§ Saved entries:
__________

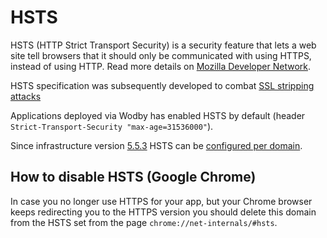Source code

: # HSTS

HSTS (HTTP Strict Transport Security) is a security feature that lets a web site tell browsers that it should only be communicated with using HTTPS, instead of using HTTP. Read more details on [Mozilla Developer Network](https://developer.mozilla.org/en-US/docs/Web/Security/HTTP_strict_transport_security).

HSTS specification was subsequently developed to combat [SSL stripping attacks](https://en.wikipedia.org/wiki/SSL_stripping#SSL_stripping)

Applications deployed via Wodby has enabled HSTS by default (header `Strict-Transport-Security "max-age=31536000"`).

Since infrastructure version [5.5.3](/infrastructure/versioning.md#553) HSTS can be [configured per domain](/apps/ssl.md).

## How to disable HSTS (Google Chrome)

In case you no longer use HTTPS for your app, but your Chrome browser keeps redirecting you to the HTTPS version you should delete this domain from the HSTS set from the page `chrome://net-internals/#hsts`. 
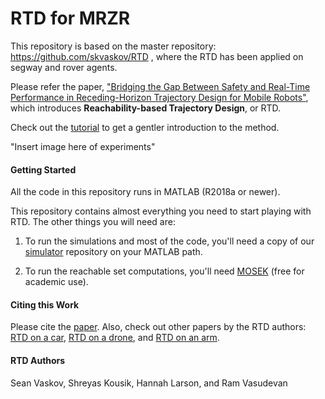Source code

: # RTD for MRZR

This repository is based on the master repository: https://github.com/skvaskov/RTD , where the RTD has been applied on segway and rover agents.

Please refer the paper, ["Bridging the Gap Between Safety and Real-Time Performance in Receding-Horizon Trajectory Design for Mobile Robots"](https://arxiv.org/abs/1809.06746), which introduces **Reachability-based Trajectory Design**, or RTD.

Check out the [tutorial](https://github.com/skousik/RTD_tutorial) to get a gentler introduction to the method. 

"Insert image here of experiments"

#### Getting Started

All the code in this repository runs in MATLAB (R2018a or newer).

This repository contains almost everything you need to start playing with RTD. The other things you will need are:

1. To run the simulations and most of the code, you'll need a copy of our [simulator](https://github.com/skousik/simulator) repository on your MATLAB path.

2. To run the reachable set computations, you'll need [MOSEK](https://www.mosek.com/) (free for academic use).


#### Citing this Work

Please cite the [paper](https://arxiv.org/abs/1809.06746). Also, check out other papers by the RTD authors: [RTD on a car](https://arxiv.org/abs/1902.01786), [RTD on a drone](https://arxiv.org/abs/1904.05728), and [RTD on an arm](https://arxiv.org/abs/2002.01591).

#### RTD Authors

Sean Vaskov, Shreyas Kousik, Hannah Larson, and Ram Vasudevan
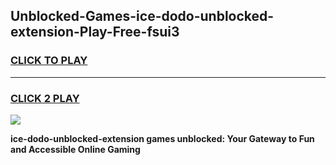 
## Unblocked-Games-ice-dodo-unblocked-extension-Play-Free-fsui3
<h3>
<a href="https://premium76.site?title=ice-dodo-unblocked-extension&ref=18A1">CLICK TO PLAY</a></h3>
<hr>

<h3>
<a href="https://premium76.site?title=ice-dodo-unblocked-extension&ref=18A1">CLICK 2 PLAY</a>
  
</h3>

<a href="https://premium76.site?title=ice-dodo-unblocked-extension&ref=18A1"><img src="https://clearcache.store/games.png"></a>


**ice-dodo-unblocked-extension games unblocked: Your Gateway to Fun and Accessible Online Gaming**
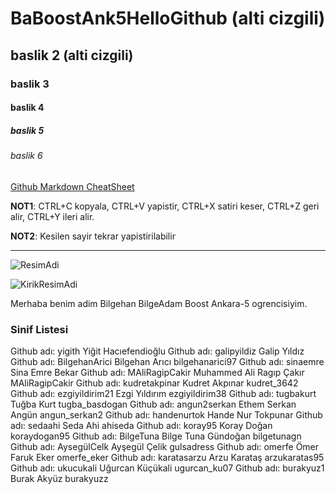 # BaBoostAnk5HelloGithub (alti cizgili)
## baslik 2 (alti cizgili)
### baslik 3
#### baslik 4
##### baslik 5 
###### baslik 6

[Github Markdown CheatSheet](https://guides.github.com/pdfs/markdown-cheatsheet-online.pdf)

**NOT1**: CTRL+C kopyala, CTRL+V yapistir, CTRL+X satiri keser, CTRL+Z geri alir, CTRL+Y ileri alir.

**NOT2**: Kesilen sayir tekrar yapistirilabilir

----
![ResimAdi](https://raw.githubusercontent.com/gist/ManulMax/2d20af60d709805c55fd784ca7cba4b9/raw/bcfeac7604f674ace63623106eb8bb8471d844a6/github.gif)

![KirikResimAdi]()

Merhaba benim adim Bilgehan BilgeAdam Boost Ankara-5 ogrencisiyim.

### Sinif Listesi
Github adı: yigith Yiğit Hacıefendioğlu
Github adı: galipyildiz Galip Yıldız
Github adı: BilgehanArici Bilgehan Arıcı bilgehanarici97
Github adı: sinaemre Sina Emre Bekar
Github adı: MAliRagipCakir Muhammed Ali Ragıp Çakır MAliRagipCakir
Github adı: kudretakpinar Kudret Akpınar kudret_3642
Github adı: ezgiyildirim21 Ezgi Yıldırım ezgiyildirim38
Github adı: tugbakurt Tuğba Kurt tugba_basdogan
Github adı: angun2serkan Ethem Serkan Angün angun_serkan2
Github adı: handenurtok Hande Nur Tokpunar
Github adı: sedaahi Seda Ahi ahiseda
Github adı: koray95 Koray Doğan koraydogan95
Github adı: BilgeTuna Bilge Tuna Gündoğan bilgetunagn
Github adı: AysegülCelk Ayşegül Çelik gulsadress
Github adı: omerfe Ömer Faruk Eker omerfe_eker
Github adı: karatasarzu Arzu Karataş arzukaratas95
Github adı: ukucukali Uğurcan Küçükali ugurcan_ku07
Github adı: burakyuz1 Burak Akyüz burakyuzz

__________

§ Problem requirements:
Nothing but the lines from the one containing "Github adı: BilgeTuna" through the last line of the data above should be set down, word for word.

§ The completed task:
Github adı: BilgeTuna Bilge Tuna Gündoğan bilgetunagn
Github adı: AysegülCelk Ayşegül Çelik gulsadress
Github adı: omerfe Ömer Faruk Eker omerfe_eker
Github adı: karatasarzu Arzu Karataş arzukaratas95
Github adı: ukucukali Uğurcan Küçükali ugurcan_ku07
Github adı: burakyuz1 Burak Akyüz burakyuzz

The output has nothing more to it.